For someone whose affably rumpled appearance suggests Matt Damon waking up from a nap, the comedian Mike Birbiglia is remarkably industrious. He is a film-maker (movies include Don’t Think Twice, a comedy about an improv group starring Keegan-Michael Key) and an actor (The Fault in Our Stars, Orange Is the New Black), and he recently played Taylor Swift’s avaricious son, who discovers at her funeral that he has been left out of her will, in the video for Anti-Hero. He also has a podcast, The Old Ones, in which celebrity guests pick apart his earlier standup routines, and another, Working It Out, in which they help him develop new material. “Like Tom Sawyer getting his friends to paint the fence,” as one guest, Nathan Lane, memorably put it.
Now the 45-year-old is bringing his latest show, The Old Man and the Pool, to the UK after a sell-out Broadway run. If he had his way, he wouldn’t reveal anything about it in advance. “I’d just say, ‘I wrote a show about mortality and I guarantee you’ll laugh for 80 minutes straight and sometimes people also feel emotions from it and – trust me – I think you’ll love it.’” He is speaking to me from his Brooklyn apartment, a large ceiling fan whirring sleepily above him so that it looks like his head has propellers.
Millions trust Birbiglia already. This is his fifth show, with three of the others – My Girlfriend’s Boyfriend, Thank God for Jokes and The New One – available as Netflix specials. His routines are intimate and convivial, peppered with delicious phrasing and zinging observations. He talks on stage about his wife, the poet J Hope Stein, whose soothing voice has “a thread-count of 600”; he bemoans the arrogance of the bed, the only item of furniture to have an entire room named after it; and he makes good-egg, commonsense arguments, such as his plea against tardiness: “It’s so easy to be on time because all you have to do is be early – and ‘early’ lasts for hours.”
The Old Man and the Pool begins with a catastrophic midlife MOT. Healthcare appointments usually spell trouble for Birbiglia, who had bladder cancer at the age of 20 and still suffers from a severe sleep-walking disorder that requires him to go to bed each night in a sleeping bag while wearing mittens to prevent him from unzipping himself. Prior to his diagnosis, he once jumped through a closed second-storey window of his hotel room while asleep.
This time around, he has pulmonary issues. “The doctor asked me to blow into a tube,” he recalls. “Then he said, ‘If I was going just by this, I’d say you’re having a heart attack right now.’ I did it a second time and he said, ‘I don’t know what to tell you…’” There was reason to worry: his father had his first heart attack in his 50s, while his grandfather suffered a fatal one around the same age. “He worked in a bodega in Brooklyn. One day a regular came in and said, ‘How’s it going, Joe?’ And he keeled over the counter and died. Which is sad but, in a way, also the funniest response you could possibly have. I think of him as the original comedian of the family. That is an extraordinary level of commitment.”

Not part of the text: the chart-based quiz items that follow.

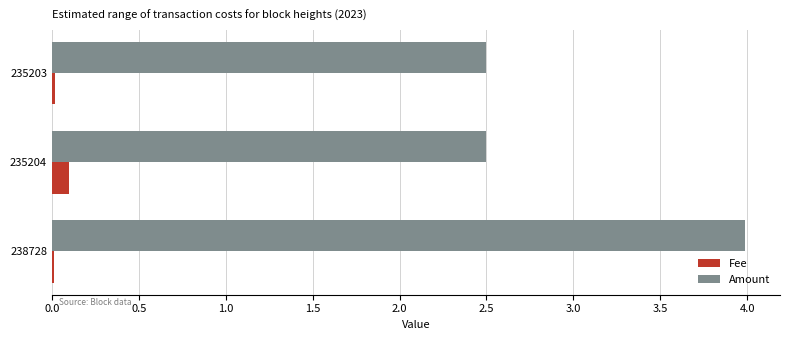

What are all the series names shown in the legend?

Fee, Amount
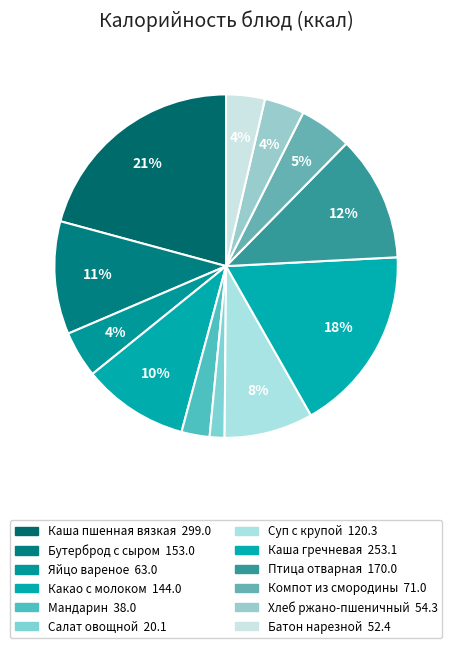

Count the number of slices in the pie.

12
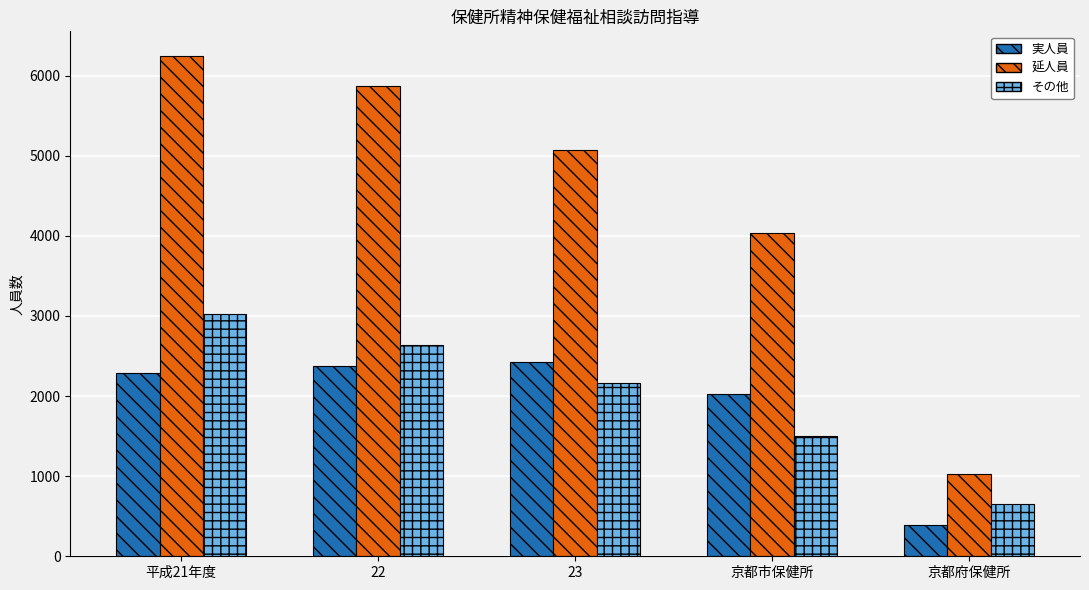

Does the chart contain any negative values?

No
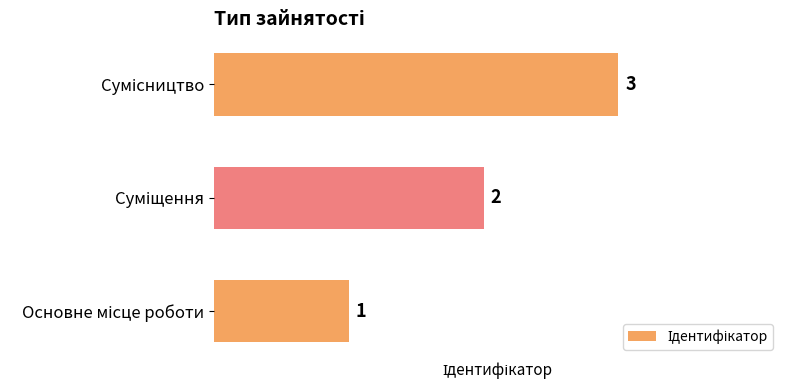

Count the values in the range 1 to 3.

3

To add to his problems, Birbiglia was also diagnosed with type 2 diabetes. Cue a tale of fear, panic and grudging exercise at his local YMCA, which gives the show its Hemingway-riffing title and makes possible the eye-catching set: a tiled tidal wave looming over Birbiglia. (Think of it as the pool of Damocles.) The heavy stuff is leavened by his springy delivery and niceness, though he bristles slightly when I use that word: “I don’t know if the audience needs me to be ‘nice’ so much as ‘human’.”
There are also odes to blissful domesticity: he and Stein have an eight-year-old daughter, Oona, whose birth was the subject of The New One, and whose chit-chat features in the latest show without tipping too far into kids-say-the-funniest-things terrain. Today, he is wearing a bracelet she made for him, its beads spelling out the word “silly”– a daily reminder to salt his talk of death with daftness, and one he has no trouble heeding.
Indeed, audiences will rarely have laughed so much while being invited to contemplate their own extinction. “All my shows,” he says, “are about the value of fearlessness when it comes to being truthful with the people you love, and how that can make us closer to each other. But this show is like the icebreaker of all icebreakers. If you don’t have a deep conversation afterwards with the person you came in with, then you probably never will.”
• The Old Man and the Pool is at Underbelly, Bristo Square, Edinburgh, until 27 August, and at Wyndham’s theatre, London, from 12 September to 7 October.